Restaurateurs carry too much of the burden

01 January 2000
Restaurateurs carry too much of the burden

Last week I wrote about how making provision for disabled access to my new restaurant would cost more than £4m in lost revenue over the 25-year term of my lease. When I tried to find out how many disabled people my lost revenue was going to benefit, I made a startling discovery - no one in the Government knows how many wheelchair-bound disabled people there are in the UK.

Radar, the Royal Association for the Disabled and Rehabilitated, guessed at 800,000 but it was candid enough to say that it wasn't sure, and that the figure probably included hundreds of thousands who were terminally ill, old, or had illnesses or disabilities that would prevent them from going to restaurants in any case.

numbers of disabled

None the wiser, I turned to five of my friends with restaurants that boast modern facilities for the disabled, and asked how many wheelchair customers they attracted in a year. Answers varied from none to about three dozen.

Let's go wild, then, and imagine my new restaurant serving one wheelchair-bound person each day for the term of my lease. The cost to me each time a disabled person showed up for a meal would be £450. Money well spent? I wonder.

In 1996, the then-Conservative government passed the Disability Discrimination Act, which makes it an offence for service providers to discriminate against customers on the grounds of disability.

Do you suppose that, before they passed the act, they did a cost-benefit analysis to determine the real costs to businesses that are expected to comply with the law? I couldn't possibly comment.

However, if government nevertheless maintains that it is worth the cost of assisting the wheelchair-disabled to lead as normal a life as possible, then why shouldn't taxpayers collectively shoulder the financial burden in the form of a rise in taxes of 1% or 2%, rather than over-burden individual enterprises that will never see a return on their investments, and perhaps even lead them to premature insolvency?

Moreover, what good is it to force restaurateurs to provide for the disabled before adapting public transport appropriately to allow them to make their way to these establishments in the first place?

The Government has put the cart before the horse. Lack of suitable public transport is probably the real reason why so few restaurants attract significant wheelchair custom.

Because, I suppose, they are the most obvious symbol of disability, officialdom seems preoccupied by those in wheelchairs, often to the exclusion of other disabled groups that also need attention.

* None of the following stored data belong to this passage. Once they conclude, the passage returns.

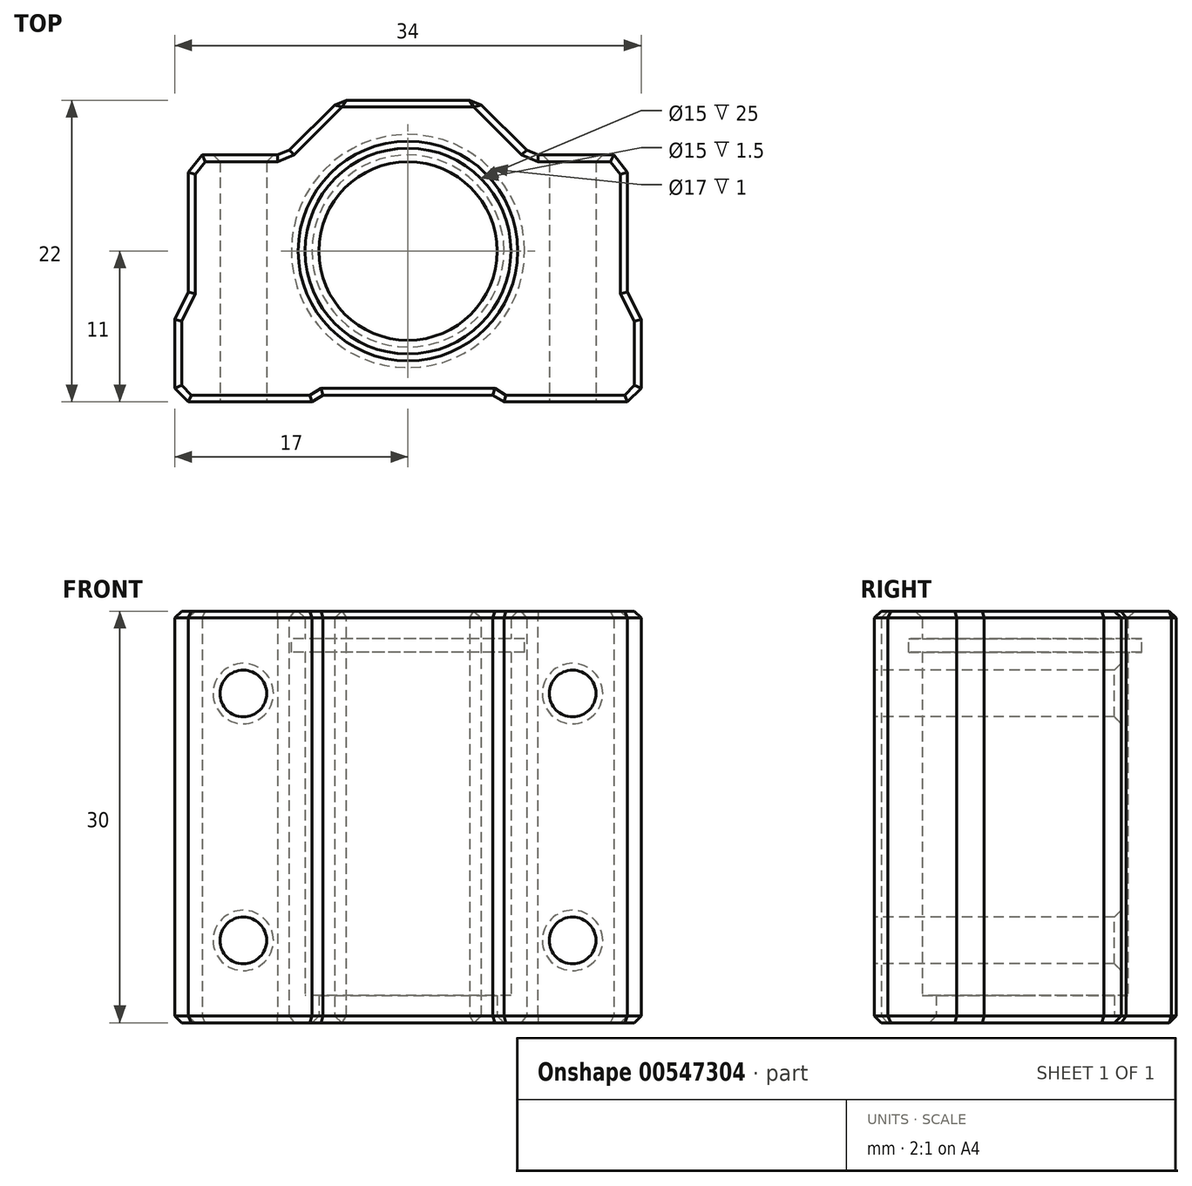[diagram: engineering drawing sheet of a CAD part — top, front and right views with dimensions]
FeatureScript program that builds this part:
annotation { "Feature Type Name" : "Feature", "Feature Type Description" : "" }
export const myFeature = defineFeature(function(context is Context, id is Id, definition is map)
    precondition{}
    {
        {
            var Q0;
            Q0=qCreatedBy(makeId("Top.planeOp"),FACE);
            var sketch = newSketch(context, id + "F0", { "sketchPlane" : qUnion([Q0])});
            skLineSegment(sketch, "E0", {"start": v(16, -11) * mm, "end": v(17, -10) * mm});
            skLineSegment(sketch, "E1", {"start": v(17, -10) * mm, "end": v(17, -5) * mm});
            skLineSegment(sketch, "E2", {"start": v(17, -5) * mm, "end": v(16, -3) * mm});
            skLineSegment(sketch, "E3", {"start": v(16, -3) * mm, "end": v(16, 5.75) * mm});
            skLineSegment(sketch, "E4", {"start": v(16, 5.75) * mm, "end": v(15, 7) * mm});
            skLineSegment(sketch, "E5", {"start": v(15, 7) * mm, "end": v(9, 7) * mm});
            skLineSegment(sketch, "E6", {"start": v(9, 7) * mm, "end": v(5, 11) * mm});
            skLineSegment(sketch, "E7", {"start": v(5, 11) * mm, "end": v(-5, 11) * mm});
            skLineSegment(sketch, "E8", {"start": v(-5, 11) * mm, "end": v(-9, 7) * mm});
            skLineSegment(sketch, "E9", {"start": v(-9, 7) * mm, "end": v(-15, 7) * mm});
            skLineSegment(sketch, "E10", {"start": v(-15, 7) * mm, "end": v(-16, 5.75) * mm});
            skLineSegment(sketch, "E11", {"start": v(-16, 5.75) * mm, "end": v(-16, -3) * mm});
            skLineSegment(sketch, "E12", {"start": v(-16, -3) * mm, "end": v(-17, -5) * mm});
            skLineSegment(sketch, "E13", {"start": v(-17, -5) * mm, "end": v(-17, -10) * mm});
            skLineSegment(sketch, "E14", {"start": v(-17, -10) * mm, "end": v(-16, -11) * mm});
            skCircle(sketch, "E15", {"center": v(0, 0) * mm, "radius": 7.5 * mm});
            skLineSegment(sketch, "E16", {"start": v(-16, -11) * mm, "end": v(-7, -11) * mm});
            skLineSegment(sketch, "E17", {"start": v(-7, -11) * mm, "end": v(-6.2, -10.5) * mm});
            skLineSegment(sketch, "E18", {"start": v(-6.2, -10.5) * mm, "end": v(6.2, -10.5) * mm});
            skLineSegment(sketch, "E19", {"start": v(6.2, -10.5) * mm, "end": v(7, -11) * mm});
            skLineSegment(sketch, "E20", {"start": v(7, -11) * mm, "end": v(16, -11) * mm});
            skSolve(sketch);
        }
        {
            var Q0;
            Q0 = qSketchRegion(id + "F0", true);
            extrude(context, id + "F1", {"entities" : qUnion([Q0]), "depth" : 15 * mm, "offsetDistance" : 25 * mm, "hasSecondDirection" : true, "secondDirectionOppositeDirection" : true, "secondDirectionDepth" : 15 * mm});
        }
        {
            var Q0;
            Q0=makeQuery(id+"F1.opExtrude","SWEPT_FACE",FACE,{"disambiguationData":[OSD([sQuery(id+"F0.wireOp",EDGE,"E16")])]});
            var sketch = newSketch(context, id + "F2", { "sketchPlane" : qUnion([Q0])});
            skCircle(sketch, "E21", {"center": v(-12, 9) * mm, "radius": 1.7 * mm});
            skCircle(sketch, "E22", {"center": v(-12, -9) * mm, "radius": 1.7 * mm});
            skCircle(sketch, "E23", {"center": v(12, 9) * mm, "radius": 1.7 * mm});
            skCircle(sketch, "E24", {"center": v(12, -9) * mm, "radius": 1.7 * mm});
            skSolve(sketch);
        }
        {
            var Q0;
            Q0=makeQuery(id+"F2.imprint","IMPRINT",FACE,{"disambiguationData":[TD([[makeQuery(id+"F2.imprint","IMPRINT",EDGE,{"derivedFrom":sQuery(id+"F2.wireOp",EDGE,"E21")}),1.0]])]});
            var Q1;
            Q1=makeQuery(id+"F2.imprint","IMPRINT",FACE,{"disambiguationData":[TD([[makeQuery(id+"F2.imprint","IMPRINT",EDGE,{"derivedFrom":sQuery(id+"F2.wireOp",EDGE,"E23")}),1.0]])]});
            var Q2;
            Q2=makeQuery(id+"F2.imprint","IMPRINT",FACE,{"disambiguationData":[TD([[makeQuery(id+"F2.imprint","IMPRINT",EDGE,{"derivedFrom":sQuery(id+"F2.wireOp",EDGE,"E24")}),1.0]])]});
            var Q3;
            Q3=makeQuery(id+"F2.imprint","IMPRINT",FACE,{"disambiguationData":[TD([[makeQuery(id+"F2.imprint","IMPRINT",EDGE,{"derivedFrom":sQuery(id+"F2.wireOp",EDGE,"E22")}),1.0]])]});
            var Q4;
            Q4=sQuery(id+"F2.wireOp",EDGE,"E22");
            var Q5;
            Q5=sQuery(id+"F2.wireOp",EDGE,"E21");
            var Q6;
            Q6=sQuery(id+"F2.wireOp",EDGE,"E23");
            var Q7;
            Q7=sQuery(id+"F2.wireOp",EDGE,"E24");
            extrude(context, id + "F3", {"entities" : qUnion([Q0, Q1, Q2, Q3]), "operationType" : NewBodyOperationType.REMOVE, "surfaceEntities" : qUnion([Q4, Q5, Q6, Q7]), "oppositeDirection" : true, "depth" : 25 * mm, "offsetDistance" : 25 * mm});
        }
        {
            var Q0;
            Q0=makeQuery(id+"F3.boolean.opBoolean","INTERSECT",EDGE,{"derivedFrom":[makeQuery(id+"F1.opExtrude","SWEPT_FACE",FACE,{"disambiguationData":[OSD([sQuery(id+"F0.wireOp",EDGE,"E9")])]}),makeQuery(id+"F3.opExtrude","SWEPT_FACE",FACE,{"disambiguationData":[OSD([sQuery(id+"F2.wireOp",EDGE,"E21")])]})]});
            var Q1;
            Q1=makeQuery(id+"F3.boolean.opBoolean","INTERSECT",EDGE,{"derivedFrom":[makeQuery(id+"F1.opExtrude","SWEPT_FACE",FACE,{"disambiguationData":[OSD([sQuery(id+"F0.wireOp",EDGE,"E9")])]}),makeQuery(id+"F3.opExtrude","SWEPT_FACE",FACE,{"disambiguationData":[OSD([sQuery(id+"F2.wireOp",EDGE,"E22")])]})]});
            var Q2;
            Q2=makeQuery(id+"F3.boolean.opBoolean","INTERSECT",EDGE,{"derivedFrom":[makeQuery(id+"F1.opExtrude","SWEPT_FACE",FACE,{"disambiguationData":[OSD([sQuery(id+"F0.wireOp",EDGE,"E5")])]}),makeQuery(id+"F3.opExtrude","SWEPT_FACE",FACE,{"disambiguationData":[OSD([sQuery(id+"F2.wireOp",EDGE,"E24")])]})]});
            var Q3;
            Q3=makeQuery(id+"F3.boolean.opBoolean","INTERSECT",EDGE,{"derivedFrom":[makeQuery(id+"F1.opExtrude","SWEPT_FACE",FACE,{"disambiguationData":[OSD([sQuery(id+"F0.wireOp",EDGE,"E5")])]}),makeQuery(id+"F3.opExtrude","SWEPT_FACE",FACE,{"disambiguationData":[OSD([sQuery(id+"F2.wireOp",EDGE,"E23")])]})]});
            var Q4;
            Q4=makeQuery(id+"F3.boolean.opBoolean","COPY",EDGE,{"derivedFrom":makeQuery(id+"F3.opExtrude","CAP_EDGE",EDGE,{"disambiguationData":[OSD([sQuery(id+"F2.wireOp",EDGE,"E21")])],"isStart":true})});
            var Q5;
            Q5=makeQuery(id+"F3.boolean.opBoolean","COPY",EDGE,{"derivedFrom":makeQuery(id+"F3.opExtrude","CAP_EDGE",EDGE,{"disambiguationData":[OSD([sQuery(id+"F2.wireOp",EDGE,"E22")])],"isStart":true})});
            var Q6;
            Q6=makeQuery(id+"F3.boolean.opBoolean","COPY",EDGE,{"derivedFrom":makeQuery(id+"F3.opExtrude","CAP_EDGE",EDGE,{"disambiguationData":[OSD([sQuery(id+"F2.wireOp",EDGE,"E24")])],"isStart":true})});
            var Q7;
            Q7=makeQuery(id+"F3.boolean.opBoolean","COPY",EDGE,{"derivedFrom":makeQuery(id+"F3.opExtrude","CAP_EDGE",EDGE,{"disambiguationData":[OSD([sQuery(id+"F2.wireOp",EDGE,"E23")])],"isStart":true})});
            chamfer(context, id + "F4", {"entities" : qUnion([Q0, Q1, Q2, Q3, Q4, Q5, Q6, Q7]), "width" : .5 * mm, "tangentPropagation" : true});
        }
        {
            var Q0;
            Q0=makeQuery(id+"F1.opExtrude","CAP_FACE",FACE,{"disambiguationData":[OSD([sQuery(id+"F0.wireOp",EDGE,"E0"),sQuery(id+"F0.wireOp",EDGE,"E1"),sQuery(id+"F0.wireOp",EDGE,"E2"),sQuery(id+"F0.wireOp",EDGE,"E3"),sQuery(id+"F0.wireOp",EDGE,"E4"),sQuery(id+"F0.wireOp",EDGE,"E5"),sQuery(id+"F0.wireOp",EDGE,"E6"),sQuery(id+"F0.wireOp",EDGE,"E7"),sQuery(id+"F0.wireOp",EDGE,"E8"),sQuery(id+"F0.wireOp",EDGE,"E9"),sQuery(id+"F0.wireOp",EDGE,"E10"),sQuery(id+"F0.wireOp",EDGE,"E11"),sQuery(id+"F0.wireOp",EDGE,"E12"),sQuery(id+"F0.wireOp",EDGE,"E13"),sQuery(id+"F0.wireOp",EDGE,"E14"),sQuery(id+"F0.wireOp",EDGE,"E15"),sQuery(id+"F0.wireOp",EDGE,"E16"),sQuery(id+"F0.wireOp",EDGE,"E17"),sQuery(id+"F0.wireOp",EDGE,"E18"),sQuery(id+"F0.wireOp",EDGE,"E19"),sQuery(id+"F0.wireOp",EDGE,"E20")])],"isStart":true});
            var sketch = newSketch(context, id + "F5", { "sketchPlane" : qUnion([Q0])});
            skCircle(sketch, "E25", {"center": v(0, 0) * mm, "radius": 6.5 * mm});
            skSolve(sketch);
        }
        {
            var Q0;
            Q0=makeQuery(id+"F5.imprint","IMPRINT",FACE,{"disambiguationData":[TD([[makeQuery(id+"F5.imprint","IMPRINT",EDGE,{"derivedFrom":sQuery(id+"F5.wireOp",EDGE,"E25")}),-1.0]])]});
            extrude(context, id + "F6", {"entities" : qUnion([Q0]), "operationType" : NewBodyOperationType.ADD, "oppositeDirection" : true, "depth" : 2 * mm, "offsetDistance" : 25 * mm});
        }
        {
            var Q0;
            Q0=makeQuery(id+"F1.opExtrude","CAP_FACE",FACE,{"disambiguationData":[OSD([sQuery(id+"F0.wireOp",EDGE,"E0"),sQuery(id+"F0.wireOp",EDGE,"E1"),sQuery(id+"F0.wireOp",EDGE,"E2"),sQuery(id+"F0.wireOp",EDGE,"E3"),sQuery(id+"F0.wireOp",EDGE,"E4"),sQuery(id+"F0.wireOp",EDGE,"E5"),sQuery(id+"F0.wireOp",EDGE,"E6"),sQuery(id+"F0.wireOp",EDGE,"E7"),sQuery(id+"F0.wireOp",EDGE,"E8"),sQuery(id+"F0.wireOp",EDGE,"E9"),sQuery(id+"F0.wireOp",EDGE,"E10"),sQuery(id+"F0.wireOp",EDGE,"E11"),sQuery(id+"F0.wireOp",EDGE,"E12"),sQuery(id+"F0.wireOp",EDGE,"E13"),sQuery(id+"F0.wireOp",EDGE,"E14"),sQuery(id+"F0.wireOp",EDGE,"E15"),sQuery(id+"F0.wireOp",EDGE,"E16"),sQuery(id+"F0.wireOp",EDGE,"E17"),sQuery(id+"F0.wireOp",EDGE,"E18"),sQuery(id+"F0.wireOp",EDGE,"E19"),sQuery(id+"F0.wireOp",EDGE,"E20")])],"isStart":false});
            cPlane(context, id + "F7", {"entities" : qUnion([Q0]), "cplaneType" : CPlaneType.OFFSET, "offset" : 2 * mm, "oppositeDirection" : true, "width" : 150 * mm, "height" : 150 * mm});
        }
        {
            var Q0;
            Q0=qCreatedBy(id+"F7.planeOp",FACE);
            var sketch = newSketch(context, id + "F8", { "sketchPlane" : qUnion([Q0])});
            skCircle(sketch, "E26", {"center": v(0, 0) * mm, "radius": 8.5 * mm});
            skSolve(sketch);
        }
        {
            var Q0;
            Q0 = qSketchRegion(id + "F8", true);
            extrude(context, id + "F9", {"entities" : qUnion([Q0]), "operationType" : NewBodyOperationType.REMOVE, "oppositeDirection" : true, "depth" : 1 * mm, "offsetDistance" : 25 * mm});
        }
        {
            var Q0;
            Q0=makeQuery(id+"F1.opExtrude","CAP_FACE",FACE,{"disambiguationData":[OSD([sQuery(id+"F0.wireOp",EDGE,"E0"),sQuery(id+"F0.wireOp",EDGE,"E1"),sQuery(id+"F0.wireOp",EDGE,"E2"),sQuery(id+"F0.wireOp",EDGE,"E3"),sQuery(id+"F0.wireOp",EDGE,"E4"),sQuery(id+"F0.wireOp",EDGE,"E5"),sQuery(id+"F0.wireOp",EDGE,"E6"),sQuery(id+"F0.wireOp",EDGE,"E7"),sQuery(id+"F0.wireOp",EDGE,"E8"),sQuery(id+"F0.wireOp",EDGE,"E9"),sQuery(id+"F0.wireOp",EDGE,"E10"),sQuery(id+"F0.wireOp",EDGE,"E11"),sQuery(id+"F0.wireOp",EDGE,"E12"),sQuery(id+"F0.wireOp",EDGE,"E13"),sQuery(id+"F0.wireOp",EDGE,"E14"),sQuery(id+"F0.wireOp",EDGE,"E15"),sQuery(id+"F0.wireOp",EDGE,"E16"),sQuery(id+"F0.wireOp",EDGE,"E17"),sQuery(id+"F0.wireOp",EDGE,"E18"),sQuery(id+"F0.wireOp",EDGE,"E19"),sQuery(id+"F0.wireOp",EDGE,"E20")])],"isStart":false});
            var Q1;
            {var subQ0=sQuery(id+"F0.wireOp",EDGE,"E15");Q1=makeQuery(id+"F6.boolean.opBoolean","MERGE",FACE,{"derivedFrom":[makeQuery(id+"F1.opExtrude","CAP_FACE",FACE,{"disambiguationData":[OSD([sQuery(id+"F0.wireOp",EDGE,"E0"),sQuery(id+"F0.wireOp",EDGE,"E1"),sQuery(id+"F0.wireOp",EDGE,"E2"),sQuery(id+"F0.wireOp",EDGE,"E3"),sQuery(id+"F0.wireOp",EDGE,"E4"),sQuery(id+"F0.wireOp",EDGE,"E5"),sQuery(id+"F0.wireOp",EDGE,"E6"),sQuery(id+"F0.wireOp",EDGE,"E7"),sQuery(id+"F0.wireOp",EDGE,"E8"),sQuery(id+"F0.wireOp",EDGE,"E9"),sQuery(id+"F0.wireOp",EDGE,"E10"),sQuery(id+"F0.wireOp",EDGE,"E11"),sQuery(id+"F0.wireOp",EDGE,"E12"),sQuery(id+"F0.wireOp",EDGE,"E13"),sQuery(id+"F0.wireOp",EDGE,"E14"),subQ0,sQuery(id+"F0.wireOp",EDGE,"E16"),sQuery(id+"F0.wireOp",EDGE,"E17"),sQuery(id+"F0.wireOp",EDGE,"E18"),sQuery(id+"F0.wireOp",EDGE,"E19"),sQuery(id+"F0.wireOp",EDGE,"E20")])],"isStart":true}),makeQuery(id+"F6.opExtrude","CAP_FACE",FACE,{"disambiguationData":[OSD([subQ0,sQuery(id+"F5.wireOp",EDGE,"E25")])],"isStart":true})]});}
            var Q2;
            Q2=makeQuery(id+"F1.opExtrude","SWEPT_EDGE",EDGE,{"disambiguationData":[OSD([sQuery(id+"F0.wireOp",EDGE,"E8"),sQuery(id+"F0.wireOp",EDGE,"E9")])]});
            var Q3;
            Q3=makeQuery(id+"F1.opExtrude","SWEPT_EDGE",EDGE,{"disambiguationData":[OSD([sQuery(id+"F0.wireOp",EDGE,"E7"),sQuery(id+"F0.wireOp",EDGE,"E8")])]});
            var Q4;
            Q4=makeQuery(id+"F1.opExtrude","SWEPT_EDGE",EDGE,{"disambiguationData":[OSD([sQuery(id+"F0.wireOp",EDGE,"E6"),sQuery(id+"F0.wireOp",EDGE,"E7")])]});
            var Q5;
            Q5=makeQuery(id+"F1.opExtrude","SWEPT_EDGE",EDGE,{"disambiguationData":[OSD([sQuery(id+"F0.wireOp",EDGE,"E5"),sQuery(id+"F0.wireOp",EDGE,"E6")])]});
            chamfer(context, id + "F10", {"entities" : qUnion([Q0, Q1, Q2, Q3, Q4, Q5]), "width" : .5 * mm, "tangentPropagation" : true});
        }
    });
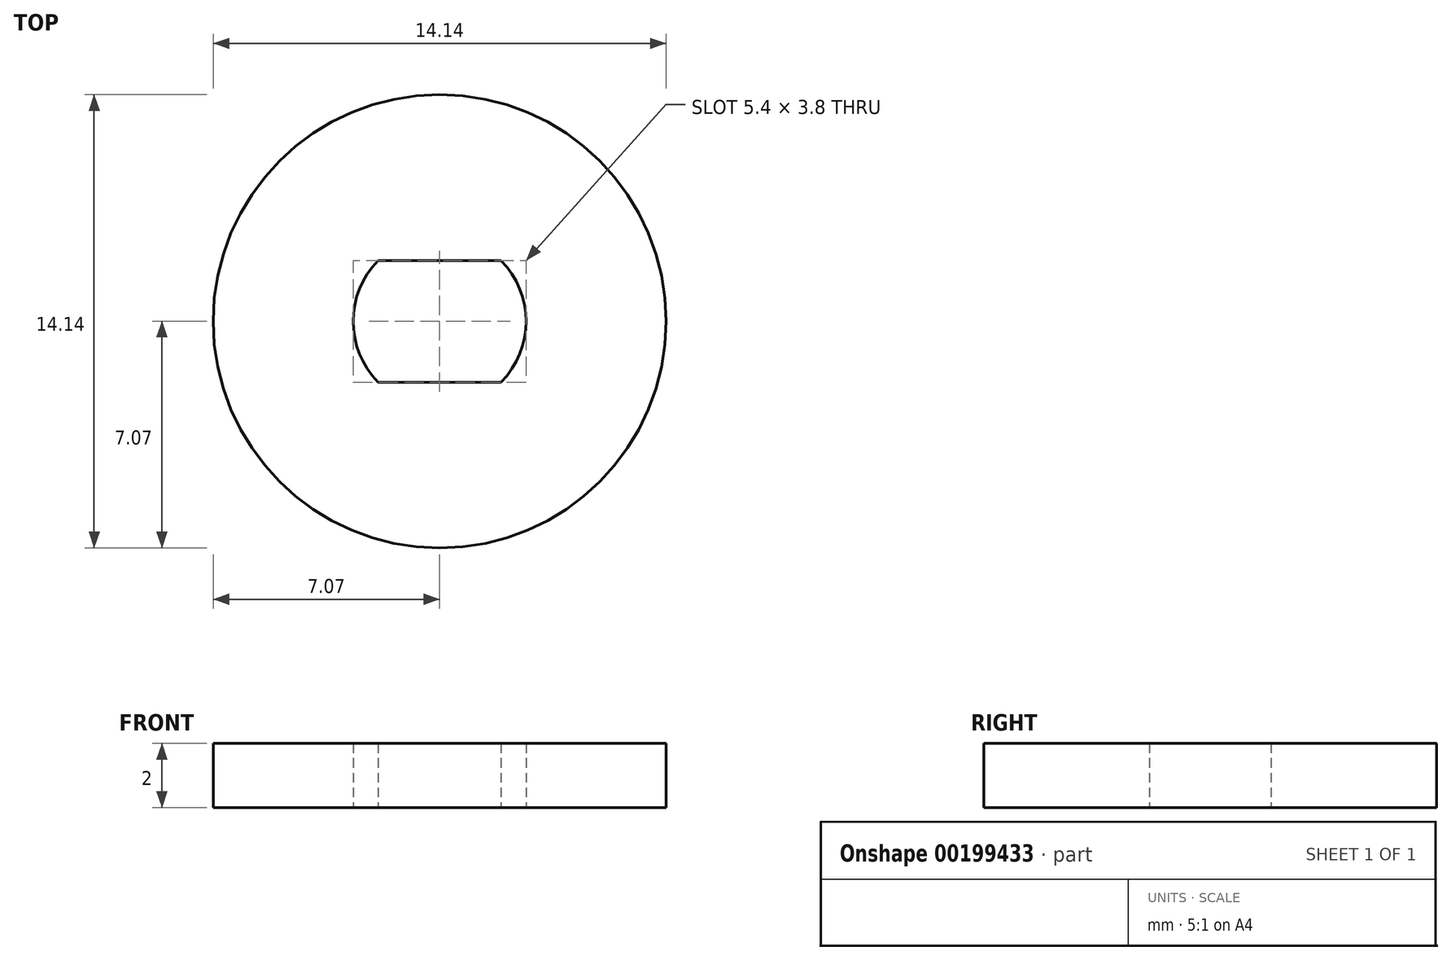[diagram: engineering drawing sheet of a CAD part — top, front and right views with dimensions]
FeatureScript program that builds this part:
annotation { "Feature Type Name" : "Feature", "Feature Type Description" : "" }
export const myFeature = defineFeature(function(context is Context, id is Id, definition is map)
    precondition{}
    {
        {
            var Q0;
            Q0=qCreatedBy(makeId("Top.planeOp"),FACE);
            var sketch = newSketch(context, id + "F0", { "sketchPlane" : qUnion([Q0])});
            skArc(sketch, "E0", {"start": v(-1.92, 1.9) * mm, "mid": v(-2.7, 0) * mm, "end": v(-1.92, -1.9) * mm});
            skLineSegment(sketch, "E1", {"start": v(-1.92, 1.9) * mm, "end": v(1.92, 1.9) * mm});
            skLineSegment(sketch, "E2", {"start": v(-1.92, -1.9) * mm, "end": v(1.92, -1.9) * mm});
            skArc(sketch, "E3.trimOffspring", {"start": v(1.92, -1.9) * mm, "mid": v(2.7, 0) * mm, "end": v(1.92, 1.9) * mm});
            skCircle(sketch, "E4", {"center": v(0, 0) * mm, "radius": 7.07 * mm});
            skSolve(sketch);
        }
        {
            var Q0;
            Q0 = qSketchRegion(id + "F0", true);
            extrude(context, id + "F1", {"entities" : qUnion([Q0]), "depth" : 2 * mm});
        }
    });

Disability in law is defined as a physical or mental impairment which has a substantial long-term effect on a person's ability to carry out day-to-day activities normally. The numbers of the deaf, deaf-mute, blind or psychiatrically impaired (such as manic depressives or schizophrenics) probably far outnumber those in wheelchairs.

Fraction of the cost

Shouldn't we perhaps be asked to have all our menus in Braille, and keep on hand staff who know sign language? Crazy as it may at first seem, something like this might help a large number of the disabled to a better quality of life at a fraction of the cost of providing wheelchair access.

But, as many of us recognise, government is not really into helping people as much as it is into gesture politics that tend to make those in office look good.

Am I a fool to voice publicly what I know many of us in the service business think privately? I hope not. In the USA, the lobbying force of special interests groups, such as those for the disabled, is so powerful as to render intelligent public debate on any sensitive issue such as this totally taboo.

In fact, if I were publishing this article in the USA, I would guess that the day after publication my restaurants would have enough wheelchair pickets demonstrating outside to kill off my business.

I don't think that will happen here because I sense that we still allow people the freedom to say the unsayable and think the unthinkable in the interests of genuine public debate. I hope I'm right.